--- MATERIAL FOR THIS EXERCISE Enclosed Below ---

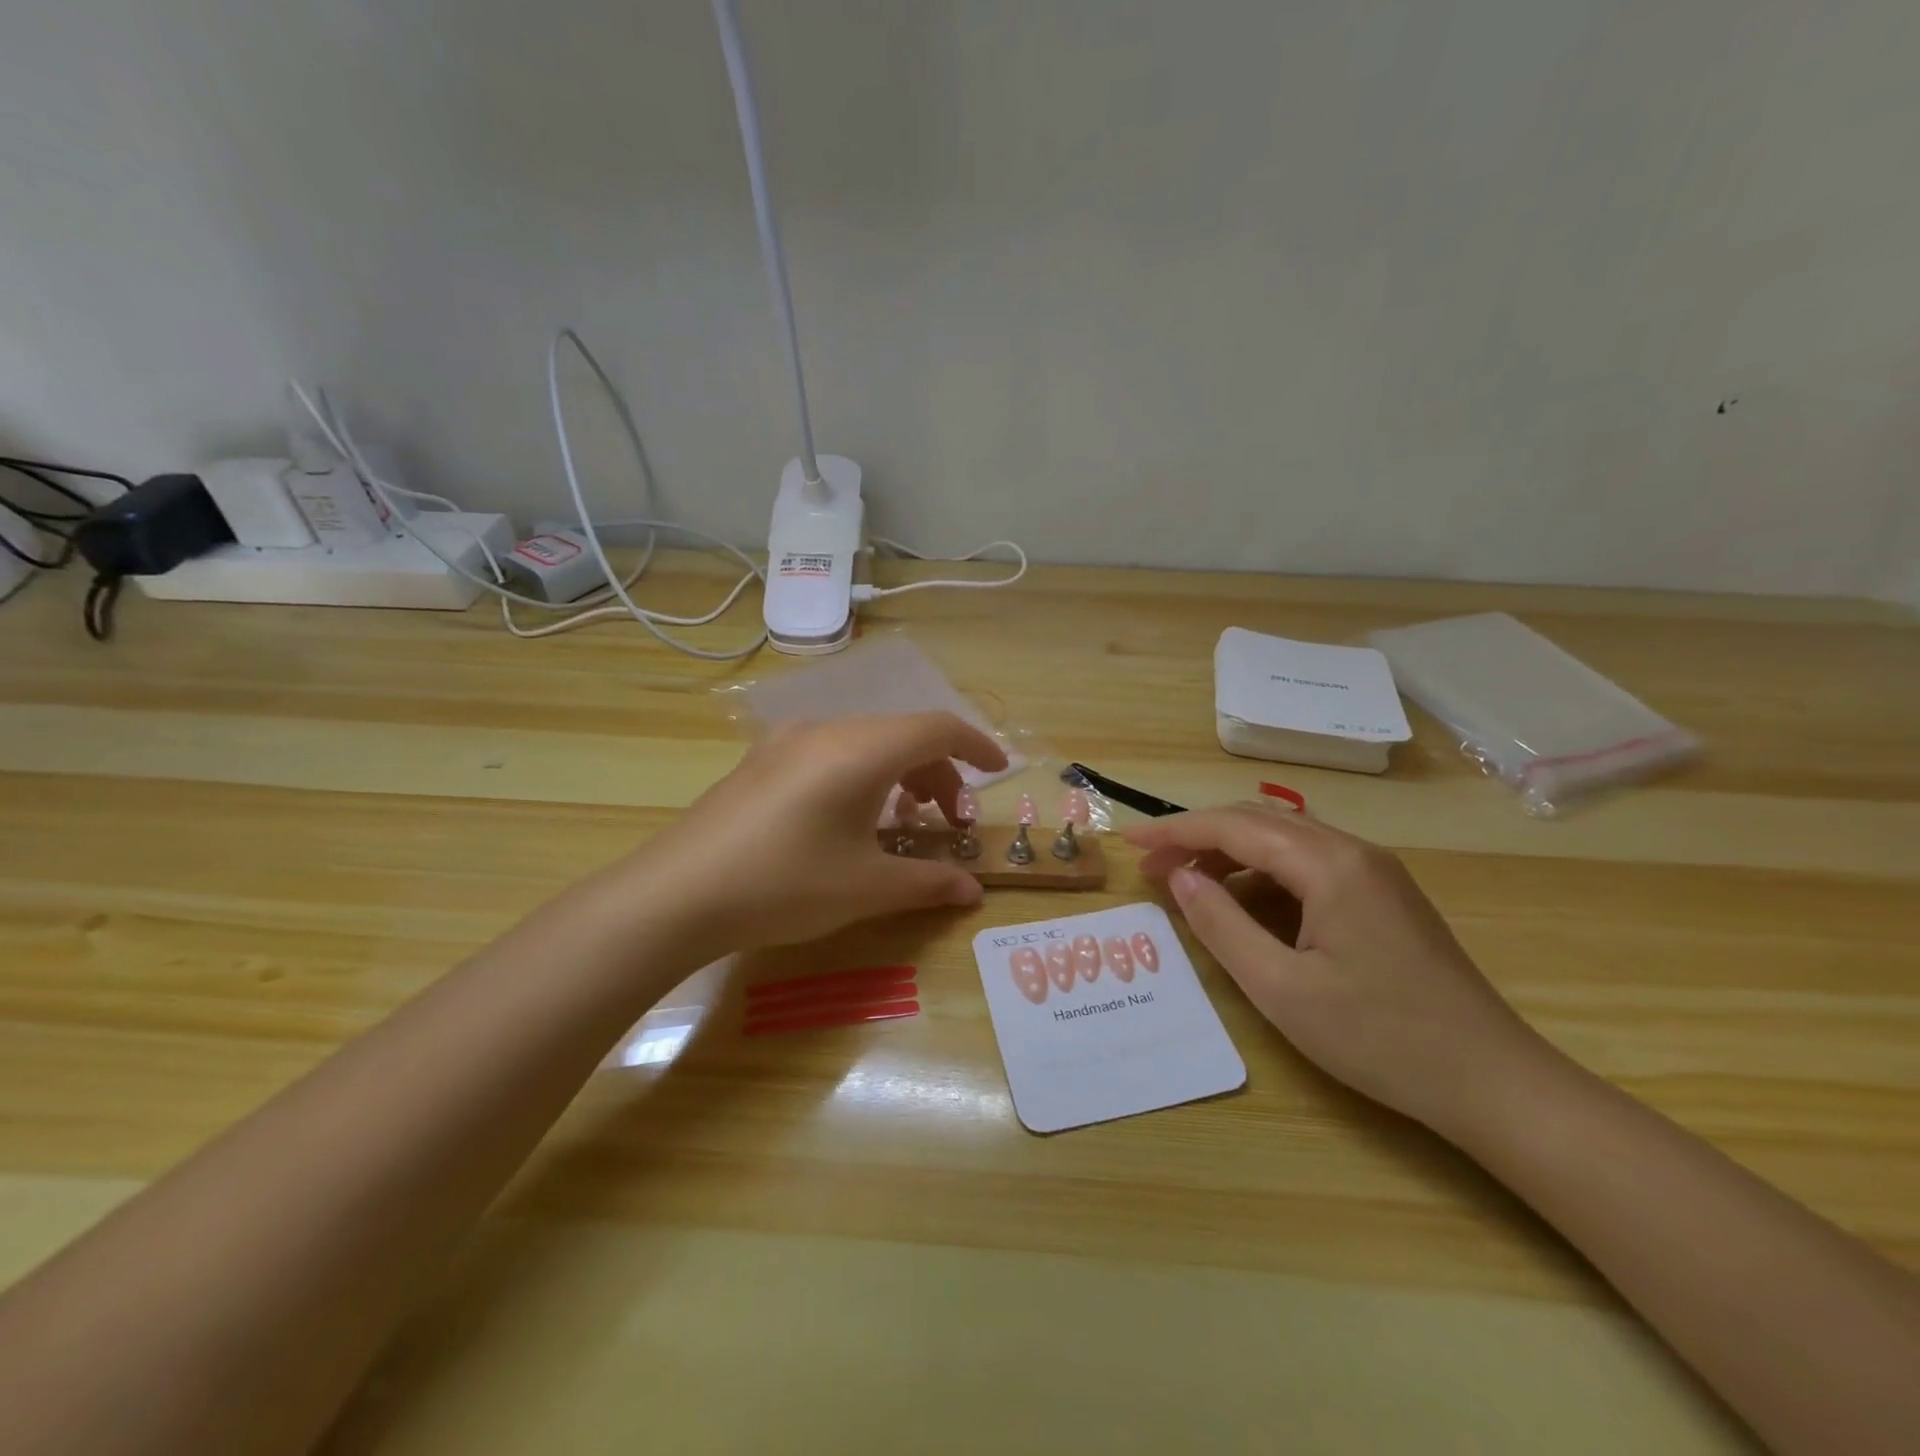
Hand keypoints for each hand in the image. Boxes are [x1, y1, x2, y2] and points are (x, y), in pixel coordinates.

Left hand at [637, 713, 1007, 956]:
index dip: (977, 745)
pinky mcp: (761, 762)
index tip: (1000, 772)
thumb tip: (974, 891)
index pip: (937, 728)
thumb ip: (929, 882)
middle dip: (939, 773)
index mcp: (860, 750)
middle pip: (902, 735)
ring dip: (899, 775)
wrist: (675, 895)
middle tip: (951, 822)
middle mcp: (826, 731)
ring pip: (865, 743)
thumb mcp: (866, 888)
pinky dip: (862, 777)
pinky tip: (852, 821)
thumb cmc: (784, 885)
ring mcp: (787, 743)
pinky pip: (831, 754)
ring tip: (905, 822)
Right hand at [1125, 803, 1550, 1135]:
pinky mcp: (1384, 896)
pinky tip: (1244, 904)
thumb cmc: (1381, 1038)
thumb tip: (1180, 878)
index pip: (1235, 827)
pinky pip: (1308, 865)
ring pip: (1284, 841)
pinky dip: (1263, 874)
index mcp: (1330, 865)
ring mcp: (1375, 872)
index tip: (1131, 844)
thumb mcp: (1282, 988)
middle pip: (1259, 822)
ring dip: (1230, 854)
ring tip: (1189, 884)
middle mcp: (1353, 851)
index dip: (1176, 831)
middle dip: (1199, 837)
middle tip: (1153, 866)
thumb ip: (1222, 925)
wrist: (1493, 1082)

--- End of Enclosed MATERIAL FOR THIS EXERCISE ---

• _INSTRUCTIONS FOR THE TASK_
Report the number of lines above containing the word "pinky", with no other text.

• _RESPONSE_
8